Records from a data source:
*** Block opens ***
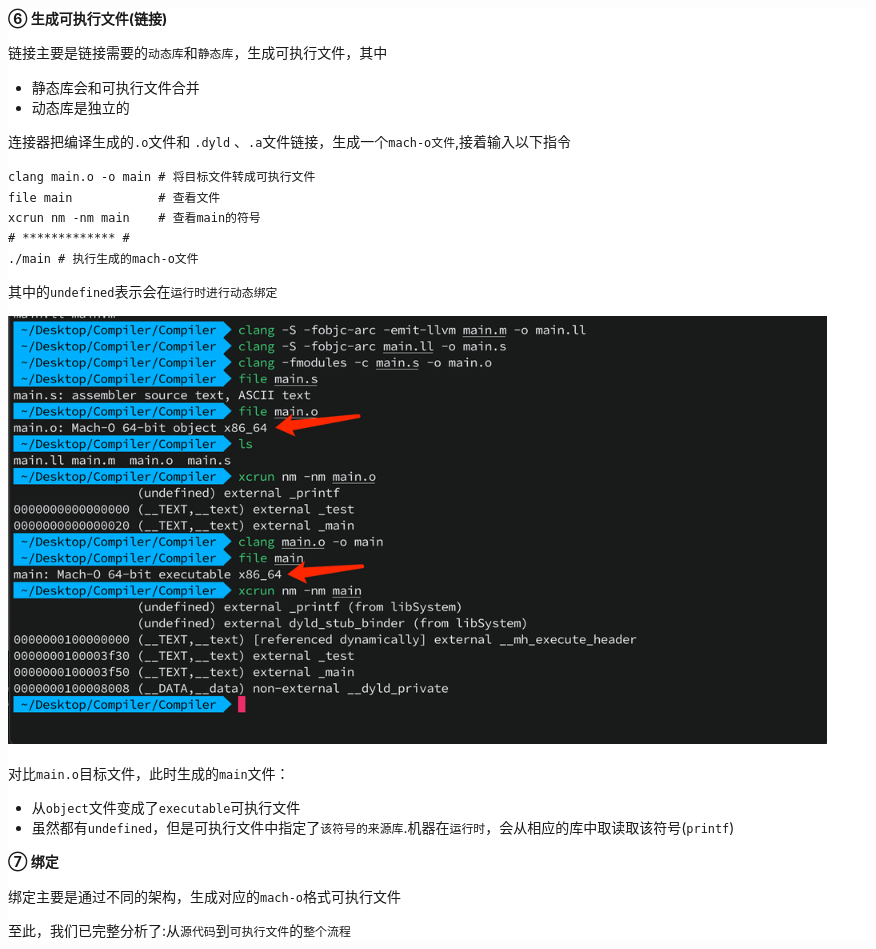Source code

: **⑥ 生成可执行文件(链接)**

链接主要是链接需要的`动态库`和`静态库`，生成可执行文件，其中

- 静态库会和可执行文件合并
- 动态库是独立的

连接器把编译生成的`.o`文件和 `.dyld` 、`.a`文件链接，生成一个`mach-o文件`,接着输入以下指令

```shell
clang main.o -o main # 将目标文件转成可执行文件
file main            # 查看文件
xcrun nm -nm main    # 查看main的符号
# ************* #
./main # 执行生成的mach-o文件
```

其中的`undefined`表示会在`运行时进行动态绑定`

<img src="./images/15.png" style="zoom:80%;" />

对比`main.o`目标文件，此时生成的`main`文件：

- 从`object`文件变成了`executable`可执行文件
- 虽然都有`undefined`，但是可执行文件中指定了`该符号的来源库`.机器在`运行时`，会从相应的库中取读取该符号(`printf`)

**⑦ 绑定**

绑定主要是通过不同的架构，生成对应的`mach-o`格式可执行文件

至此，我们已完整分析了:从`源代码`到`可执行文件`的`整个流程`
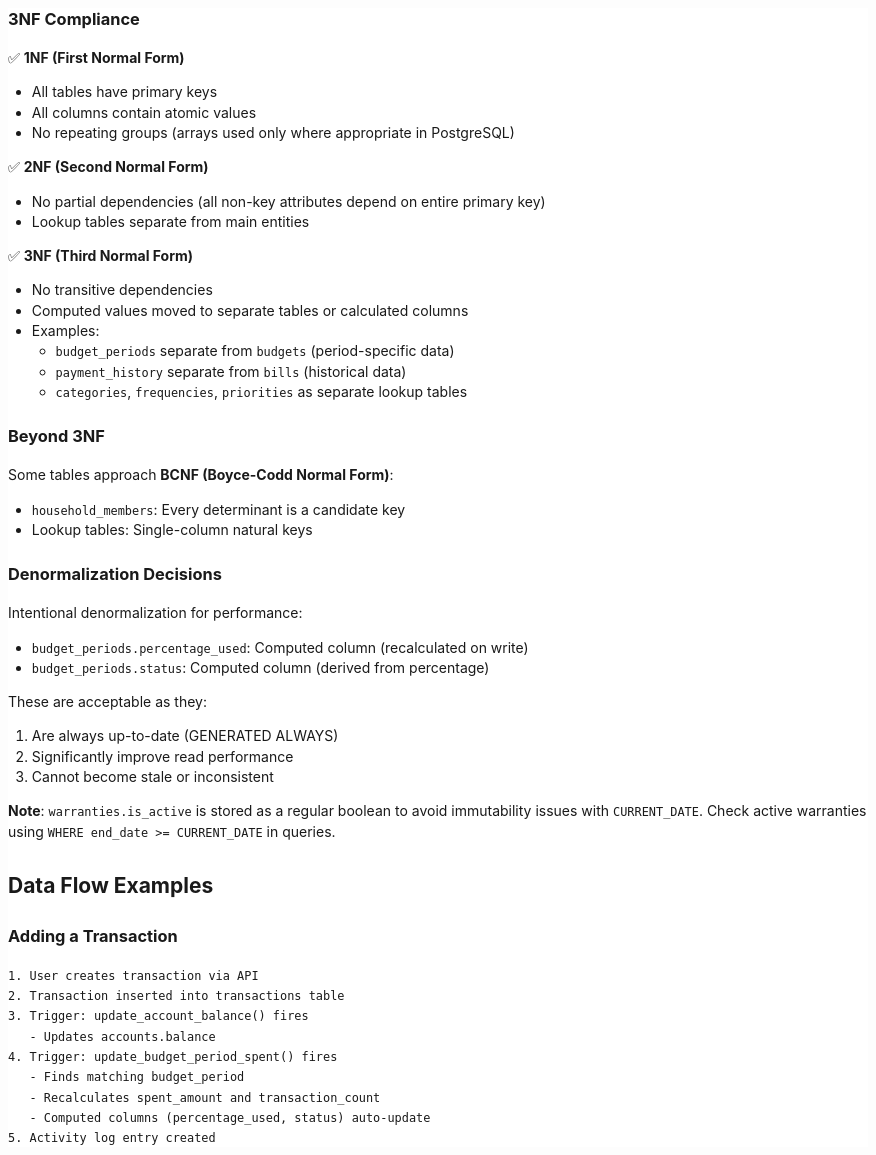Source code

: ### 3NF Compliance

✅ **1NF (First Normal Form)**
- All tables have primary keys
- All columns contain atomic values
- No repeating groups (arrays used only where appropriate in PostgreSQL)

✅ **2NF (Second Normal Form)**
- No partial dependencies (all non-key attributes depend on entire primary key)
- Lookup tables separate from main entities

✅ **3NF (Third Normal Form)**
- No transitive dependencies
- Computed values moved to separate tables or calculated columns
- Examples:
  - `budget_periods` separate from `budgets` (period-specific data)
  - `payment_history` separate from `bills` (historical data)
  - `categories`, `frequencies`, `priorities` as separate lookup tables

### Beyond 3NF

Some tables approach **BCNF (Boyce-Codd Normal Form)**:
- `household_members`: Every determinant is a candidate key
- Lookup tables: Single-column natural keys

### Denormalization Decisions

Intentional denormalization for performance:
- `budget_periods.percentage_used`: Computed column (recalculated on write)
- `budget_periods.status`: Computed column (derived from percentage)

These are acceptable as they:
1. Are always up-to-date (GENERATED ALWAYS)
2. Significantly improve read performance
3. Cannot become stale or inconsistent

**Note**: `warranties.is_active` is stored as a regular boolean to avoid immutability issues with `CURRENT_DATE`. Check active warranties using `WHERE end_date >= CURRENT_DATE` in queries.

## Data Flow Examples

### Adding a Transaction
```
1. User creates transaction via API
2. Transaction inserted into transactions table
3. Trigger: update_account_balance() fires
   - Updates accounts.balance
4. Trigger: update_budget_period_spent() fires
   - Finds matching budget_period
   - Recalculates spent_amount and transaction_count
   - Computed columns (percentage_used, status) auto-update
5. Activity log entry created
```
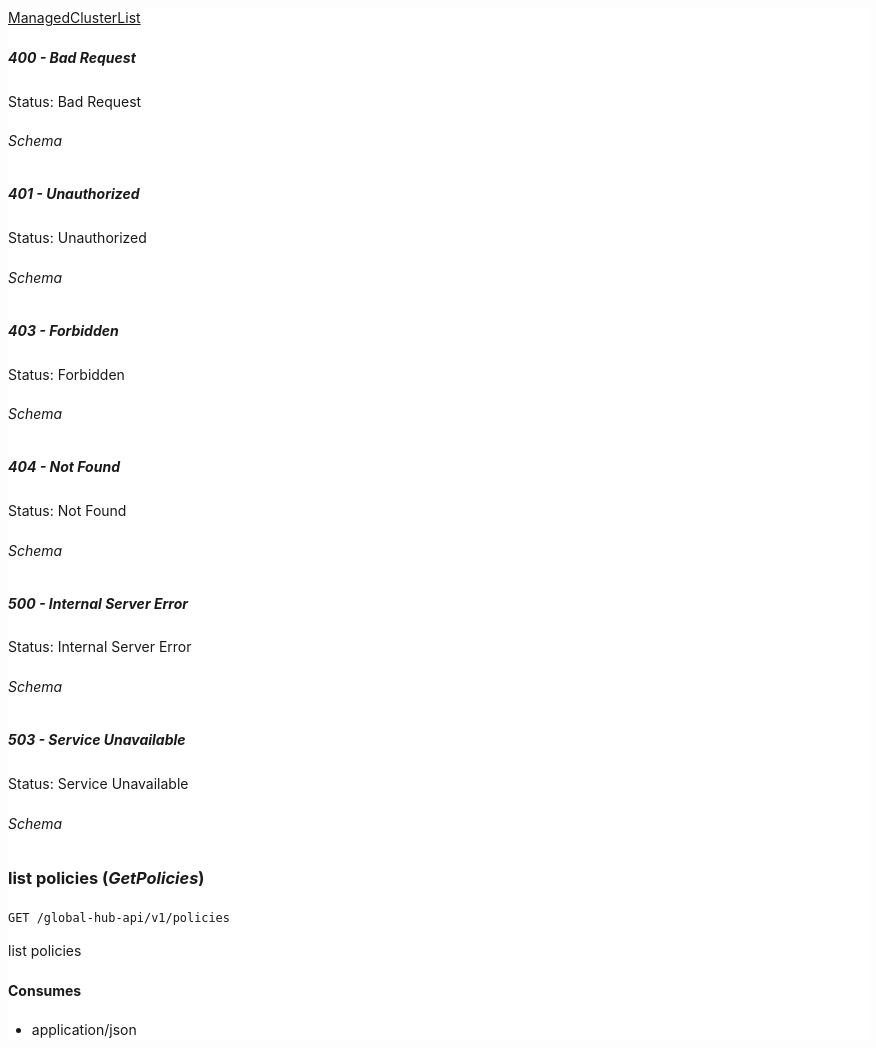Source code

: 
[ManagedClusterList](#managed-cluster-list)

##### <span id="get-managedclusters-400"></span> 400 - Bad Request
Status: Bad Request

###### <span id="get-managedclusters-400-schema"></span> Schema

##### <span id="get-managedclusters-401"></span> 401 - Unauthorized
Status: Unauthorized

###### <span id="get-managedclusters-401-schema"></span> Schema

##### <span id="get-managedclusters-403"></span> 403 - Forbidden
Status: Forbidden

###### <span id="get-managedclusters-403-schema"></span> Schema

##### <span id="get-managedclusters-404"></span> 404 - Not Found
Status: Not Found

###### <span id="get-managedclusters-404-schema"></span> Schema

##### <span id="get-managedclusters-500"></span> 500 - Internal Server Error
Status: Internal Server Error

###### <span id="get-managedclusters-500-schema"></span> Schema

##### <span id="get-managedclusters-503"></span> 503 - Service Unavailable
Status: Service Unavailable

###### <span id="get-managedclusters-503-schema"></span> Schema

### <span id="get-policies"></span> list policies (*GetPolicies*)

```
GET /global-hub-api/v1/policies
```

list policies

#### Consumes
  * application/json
*** Block closes ***
*** Block opens ***
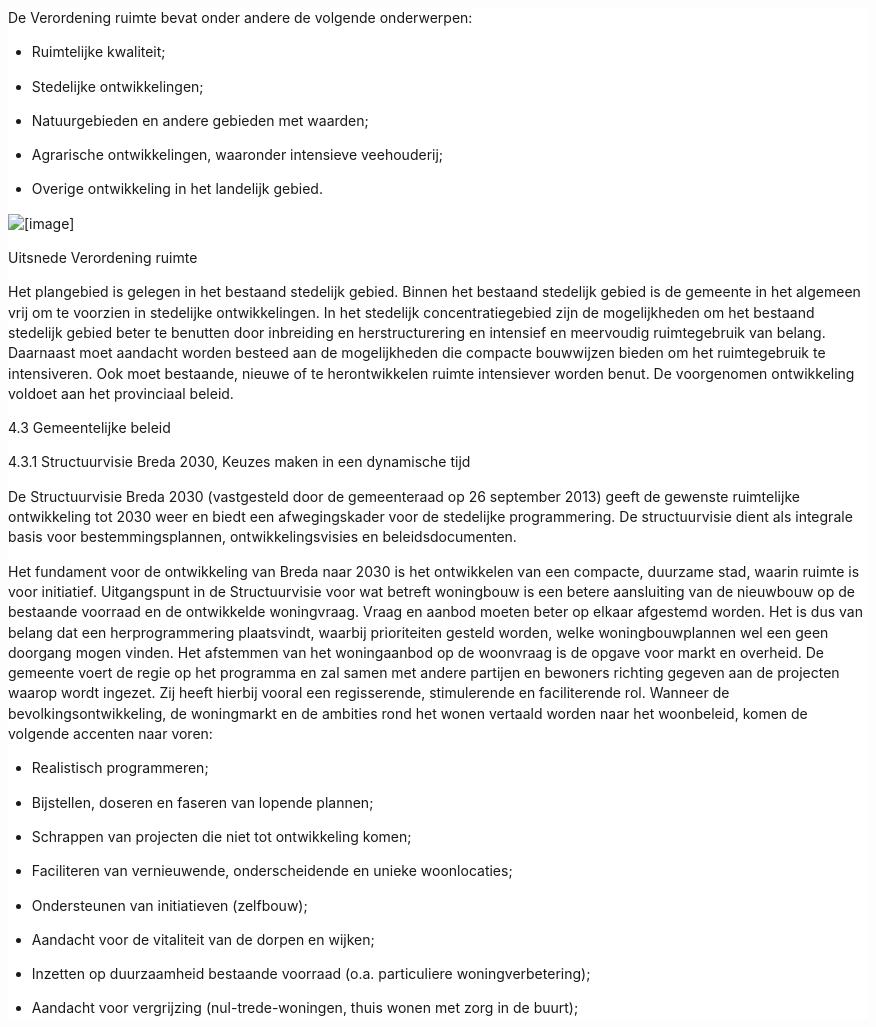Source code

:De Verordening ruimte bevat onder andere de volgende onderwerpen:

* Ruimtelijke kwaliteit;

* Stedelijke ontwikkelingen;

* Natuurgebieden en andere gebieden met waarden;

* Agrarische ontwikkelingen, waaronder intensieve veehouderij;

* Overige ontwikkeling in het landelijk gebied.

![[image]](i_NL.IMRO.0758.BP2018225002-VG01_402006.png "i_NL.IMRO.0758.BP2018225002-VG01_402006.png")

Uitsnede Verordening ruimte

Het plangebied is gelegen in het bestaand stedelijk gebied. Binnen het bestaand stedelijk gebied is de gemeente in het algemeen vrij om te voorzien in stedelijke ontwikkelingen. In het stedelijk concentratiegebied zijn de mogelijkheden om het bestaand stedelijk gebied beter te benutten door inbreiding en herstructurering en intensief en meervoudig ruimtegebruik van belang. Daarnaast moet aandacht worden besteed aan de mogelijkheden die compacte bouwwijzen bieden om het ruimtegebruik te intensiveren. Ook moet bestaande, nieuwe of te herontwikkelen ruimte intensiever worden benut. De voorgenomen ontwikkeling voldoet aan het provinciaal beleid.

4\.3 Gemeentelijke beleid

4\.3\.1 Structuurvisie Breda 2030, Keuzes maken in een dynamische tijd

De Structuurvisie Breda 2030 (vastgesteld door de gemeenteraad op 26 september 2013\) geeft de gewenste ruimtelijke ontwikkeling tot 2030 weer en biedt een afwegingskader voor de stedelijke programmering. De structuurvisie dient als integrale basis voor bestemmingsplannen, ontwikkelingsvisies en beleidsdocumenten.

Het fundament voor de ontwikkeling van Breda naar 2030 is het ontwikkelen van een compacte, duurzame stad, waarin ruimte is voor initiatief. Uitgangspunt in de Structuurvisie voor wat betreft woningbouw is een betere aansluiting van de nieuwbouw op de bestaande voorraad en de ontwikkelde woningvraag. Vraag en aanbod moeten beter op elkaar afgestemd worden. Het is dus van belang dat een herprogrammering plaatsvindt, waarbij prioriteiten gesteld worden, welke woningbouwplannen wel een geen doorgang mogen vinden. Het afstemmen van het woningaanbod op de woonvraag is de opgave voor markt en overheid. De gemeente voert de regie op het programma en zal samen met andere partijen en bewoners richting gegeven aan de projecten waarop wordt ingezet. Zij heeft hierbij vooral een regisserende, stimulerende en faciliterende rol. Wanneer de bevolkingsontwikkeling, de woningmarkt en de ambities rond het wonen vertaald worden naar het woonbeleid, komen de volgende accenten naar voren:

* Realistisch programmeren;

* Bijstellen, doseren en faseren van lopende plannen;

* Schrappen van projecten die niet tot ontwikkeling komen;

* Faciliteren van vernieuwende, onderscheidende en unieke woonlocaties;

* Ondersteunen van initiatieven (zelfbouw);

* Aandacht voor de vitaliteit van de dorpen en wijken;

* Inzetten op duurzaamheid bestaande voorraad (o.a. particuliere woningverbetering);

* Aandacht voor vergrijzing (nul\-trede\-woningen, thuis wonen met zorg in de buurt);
*** Block closes ***
EXERCISE:
Pick out every line above that holds the word "Request" and copy it.

RESPONSE:
##### <span id="get-managedclusters-400"></span> 400 - Bad Request
Status: Bad Request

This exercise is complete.